I've noticed that in a 2D manifold, the second Stiefel-Whitney class can always be obtained as the cup product of the first one with itself.
In other words $w_2 = w_1 \smile w_1$ .
Is there a 'natural' way to prove this? Does it appear as a consequence of some deeper relationship between the Stiefel-Whitney classes of a manifold? I can't think of a proof that doesn't involve the tedious explicit construction of classes and the classification theorem for 2D manifolds .

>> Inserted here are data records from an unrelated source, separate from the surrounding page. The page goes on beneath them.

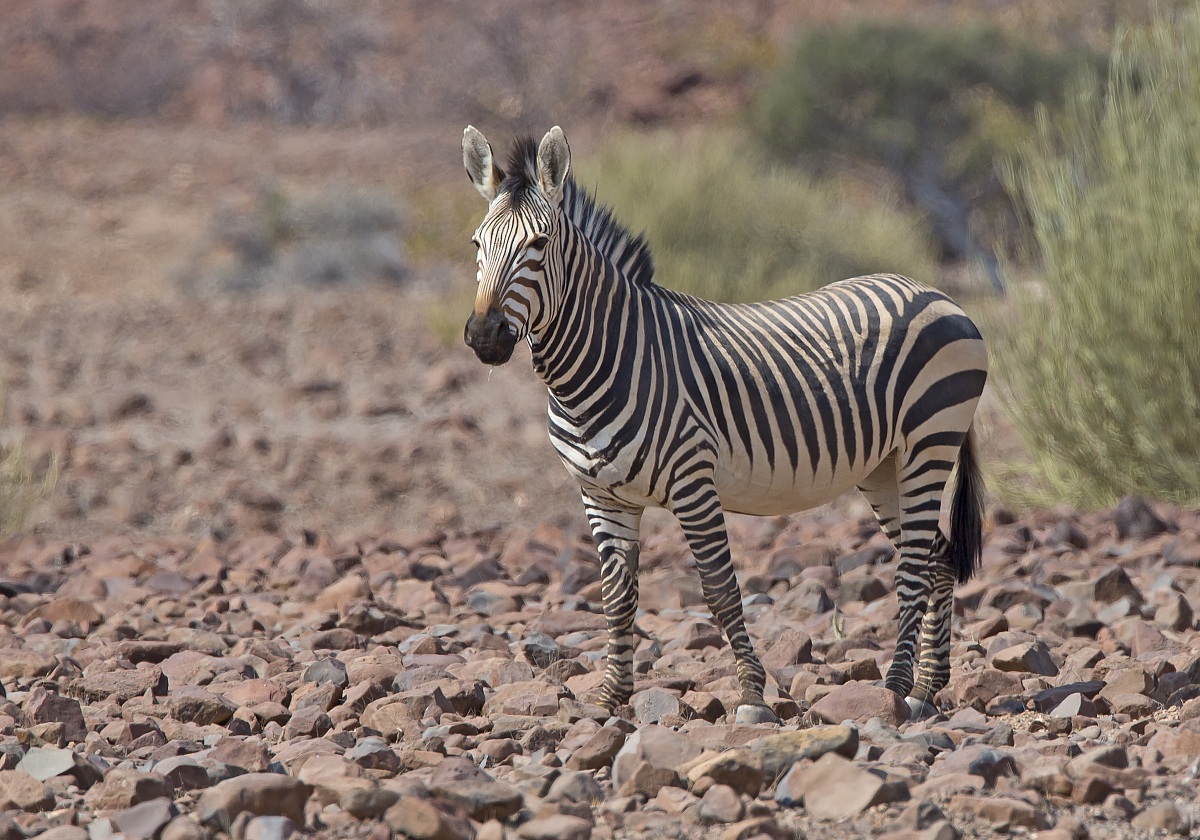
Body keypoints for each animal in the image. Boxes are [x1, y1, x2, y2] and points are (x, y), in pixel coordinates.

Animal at [461, 125, 988, 723]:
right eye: (476, 245)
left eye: (539, 244)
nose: (484, 336)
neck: (595, 371)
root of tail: (934, 291)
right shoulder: (600, 496)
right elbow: (617, 596)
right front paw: (611, 696)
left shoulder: (693, 481)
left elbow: (718, 589)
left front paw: (752, 695)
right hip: (884, 466)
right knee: (937, 559)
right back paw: (926, 687)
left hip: (930, 441)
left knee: (915, 566)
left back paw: (897, 687)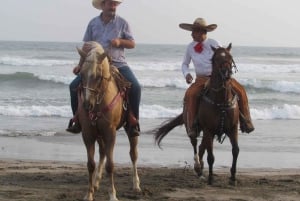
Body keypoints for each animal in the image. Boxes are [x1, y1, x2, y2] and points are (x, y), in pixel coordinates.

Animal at [75, 41, 141, 200]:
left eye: (98, 76)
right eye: (81, 74)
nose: (87, 104)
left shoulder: (110, 133)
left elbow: (110, 165)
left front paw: (112, 195)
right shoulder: (88, 133)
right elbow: (90, 164)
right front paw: (89, 194)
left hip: (130, 130)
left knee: (133, 154)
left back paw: (136, 185)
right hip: (99, 134)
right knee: (102, 152)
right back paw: (96, 182)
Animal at [154, 44, 240, 185]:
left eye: (230, 57)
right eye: (215, 59)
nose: (227, 73)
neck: (221, 100)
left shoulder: (232, 128)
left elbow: (235, 150)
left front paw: (233, 178)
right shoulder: (209, 130)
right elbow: (211, 156)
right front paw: (210, 178)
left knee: (201, 146)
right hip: (193, 128)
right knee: (195, 143)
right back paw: (198, 167)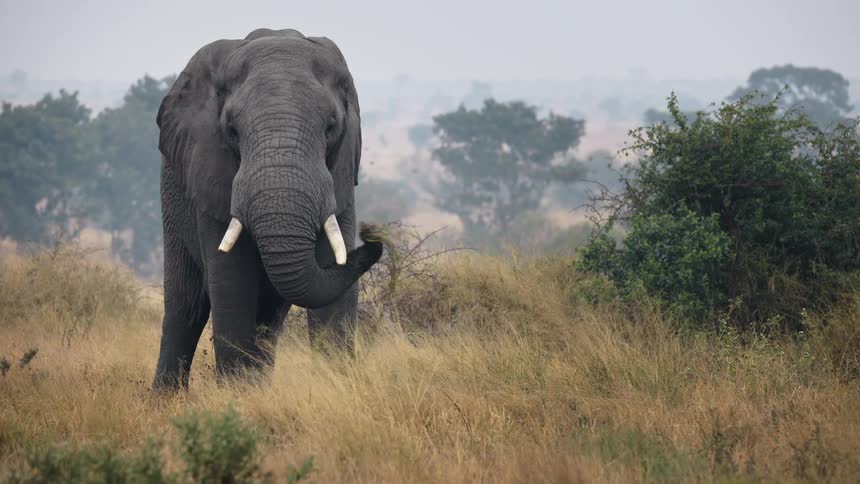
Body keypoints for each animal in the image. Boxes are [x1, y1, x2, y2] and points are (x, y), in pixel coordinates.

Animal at [152, 28, 383, 391]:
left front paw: (337, 384)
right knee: (186, 306)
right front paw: (238, 396)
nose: (372, 238)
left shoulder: (341, 178)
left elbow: (335, 290)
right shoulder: (212, 178)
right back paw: (165, 398)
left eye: (331, 127)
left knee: (269, 314)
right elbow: (232, 284)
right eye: (232, 131)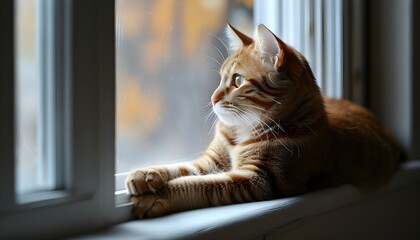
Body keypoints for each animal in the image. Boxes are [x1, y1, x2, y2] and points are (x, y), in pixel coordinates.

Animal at [126, 23, 402, 218]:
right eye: (220, 78)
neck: (240, 133)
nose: (212, 98)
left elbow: (198, 185)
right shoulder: (212, 161)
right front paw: (146, 172)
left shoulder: (259, 179)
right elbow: (183, 168)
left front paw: (157, 196)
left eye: (237, 81)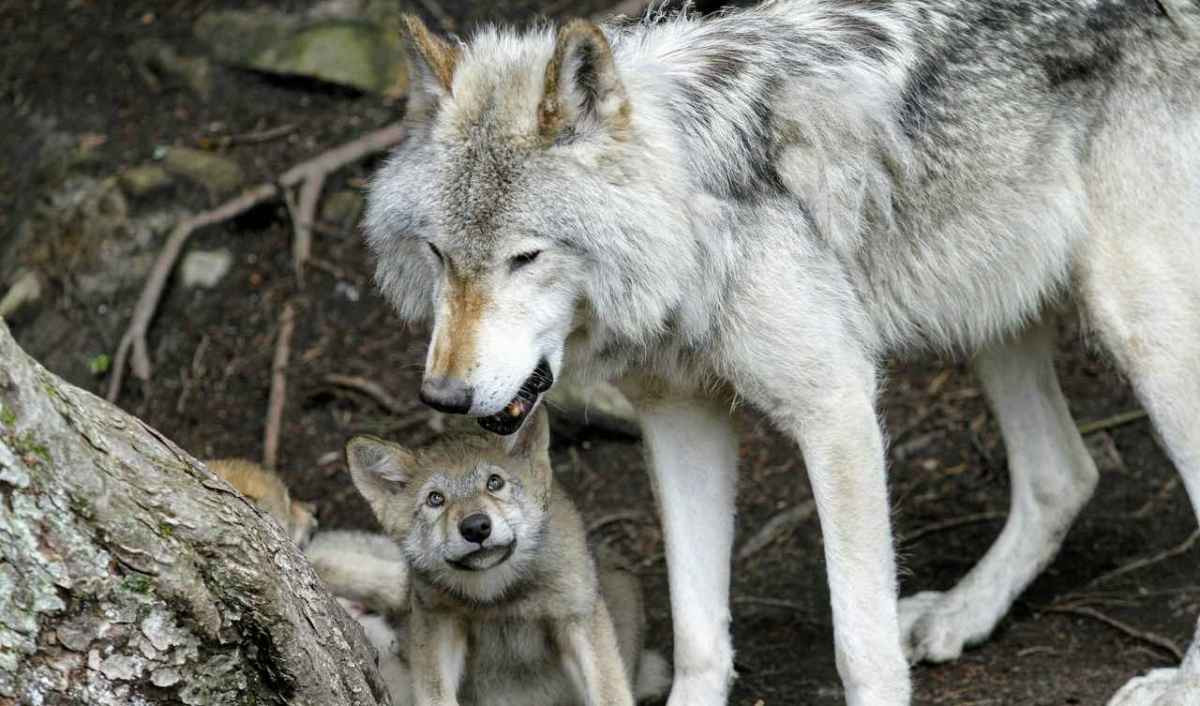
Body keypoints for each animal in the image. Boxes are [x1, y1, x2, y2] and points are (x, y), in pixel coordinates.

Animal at [340, 408, 670, 705]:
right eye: (435, 499)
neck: (498, 597)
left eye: (494, 483)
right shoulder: (437, 624)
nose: (476, 527)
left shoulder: (577, 619)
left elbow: (610, 692)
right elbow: (434, 694)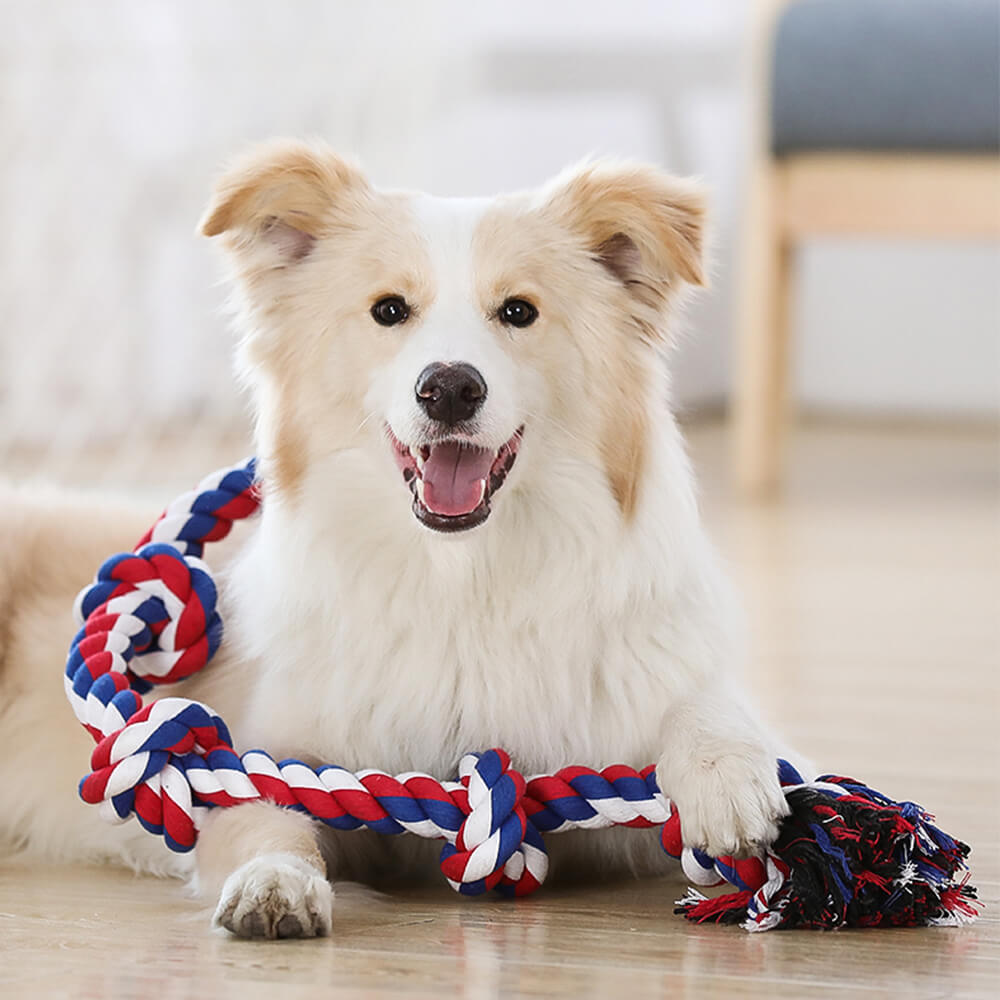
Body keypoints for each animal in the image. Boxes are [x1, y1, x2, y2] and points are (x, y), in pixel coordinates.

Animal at [1, 141, 796, 936]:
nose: (449, 389)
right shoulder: (253, 761)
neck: (462, 579)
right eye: (389, 310)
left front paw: (727, 779)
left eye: (519, 311)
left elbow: (710, 704)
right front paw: (275, 883)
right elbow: (267, 819)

We have Wu's formula. Let $X$ be a closed $n$-manifold. Define the $k$-th Wu class $v_k \in H^k(X;\mathbb{F}_2)$ by the following property: for any $x \in H^{n-k}(X;\mathbb{F}_2)$, we have $$v_k \smile x = \operatorname{Sq}^k x.$$ (The existence and uniqueness of Wu classes is a consequence of Poincare duality.) Then Wu's formula states that $$\operatorname{Sq}(v) = w,$$ where $\operatorname{Sq}$ is the total squaring operation, $v$ is the total Wu class, and $w$ is the total Stiefel-Whitney class.
Writing out the first few terms, we find that $w_1^2 + w_2 = v_2$. So to show that $w_1^2 = w_2$, we just need to show that $v_2 = 0$. For surfaces, this is clear from the defining property of Wu classes, since we need $v_2 \smile x = \operatorname{Sq}^2 x = 0$ for any $x \in H^0(X;\mathbb{F}_2)$.
In general, Wu's formula encapsulates a lot of algebraic relations between Stiefel-Whitney classes of a closed manifold.